Hacker News new | ask | show | jobs
by scalalang 909 days ago
Hello, Thank you for replying here :)

Many of answers you replied are reasonable and good.

---------

And I just want to add more comments for others.

1. SIEVE is not scan-resistant, so that, I think it should only be applied for web cache workloads (typlically follows power-law distribution)

2. SIEVE is somewhat scalalbe for read-intensive applications (e.g. blog, shop and etc), because it doesn't require to hold a lock on cahce hit.

3. The purpose of golang-fifo is to provide simple and efficient cache implementation (e.g. hashicorp-lru, groupcache).

-> I don't want to beat high-performant, bla-bla, specialized in-memory caches (bigcache, fastcache and etc).

-> Both S3-FIFO and SEIVE have O(n) worst-case cache eviction. and it only happens when all of objects in the cache are hit, which means, a perfect(100%) hit rate in sequences.
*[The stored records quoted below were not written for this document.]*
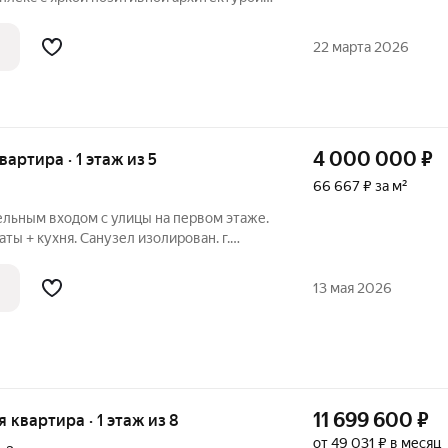
ляет основной корпус, состоящий из
кций, которые образуют три
22 марта 2026
раскрытием
4 000 000
₽
квартира · 1 этаж из 5
66 667 ₽ за м²
ельным входом с улицы на первом этаже.
ты + кухня. Санузел изолирован. г.
. 12. Сделан косметический ремонт, окна
вания или для сдачи в аренду. Отличное
13 мая 2026
11 699 600
₽
я квартира · 1 этаж из 8
от 49 031 ₽ в месяц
4. when increasing contention otter sacrifices 1-2 percent

-> I think that the statement is not enough. The hit rate varies depending on the total number of objects and the size of the cache, so it should be compared relatively. for example, otter's efficiency decreased by 5% compared to single-threaded when lock contention increased (decreased efficiency makes a mean network latency higher, because it may need to conduct heavy operation e.g. re-calculation, database access and so on)

-> Therefore, in certain situations, the efficiency of a cache library may be more important than its QPS. This is not a matter of which one is better, but rather that other people should be able to choose a cache library that suits the specific needs of their application.

5. ghost queue : honetly at that time of writing the code, I didn't deep dive into the bucket table implementation, it may not work same as actual bucket hash table (see here: https://github.com/scalalang2/golang-fifo/issues/16)

---

If anyone here want to raise issues or give contributions for golang-fifo, please visit here https://github.com/scalalang2/golang-fifo

1 comments

1. That's not the problem, yes, most web traces aim for zipf distribution, but you can't say it will work well in real life just based on this check (this was also mentioned in the S3-FIFO discussion here). Because there are many ways to break this best case.

2. There is a small problem here, yes, on 100% reads workload this will show good results, but there is a catch here, you should add even one percent of writes and this cache degrades very badly.

3. This makes perfect sense! But the O(n) worst case is a bit scarier than you describe :(. There it is quite enough to have just a large enough sequence of elements in the main queue with a frequency greater than zero (100000 for example will suffice), in this case you will just reinsert all these elements with global locking, although hashicorp-lru or groupcache will not do this, but just move one element.

4. it's not quite true, losses depend on contention and nothing else, and in your benchmarks you make otter withstand 4 million qps and at such a load it lost only 2% (probably this value can be reduced a lot, I'll have to look at it at the holidays), which at such a load hardly matters much.

5. My point is that you store at least 2 * key size + 8*2 + 8 bytes just to store the fingerprint. And if you also count the pointers that are held for the sake of it, it becomes quite sad.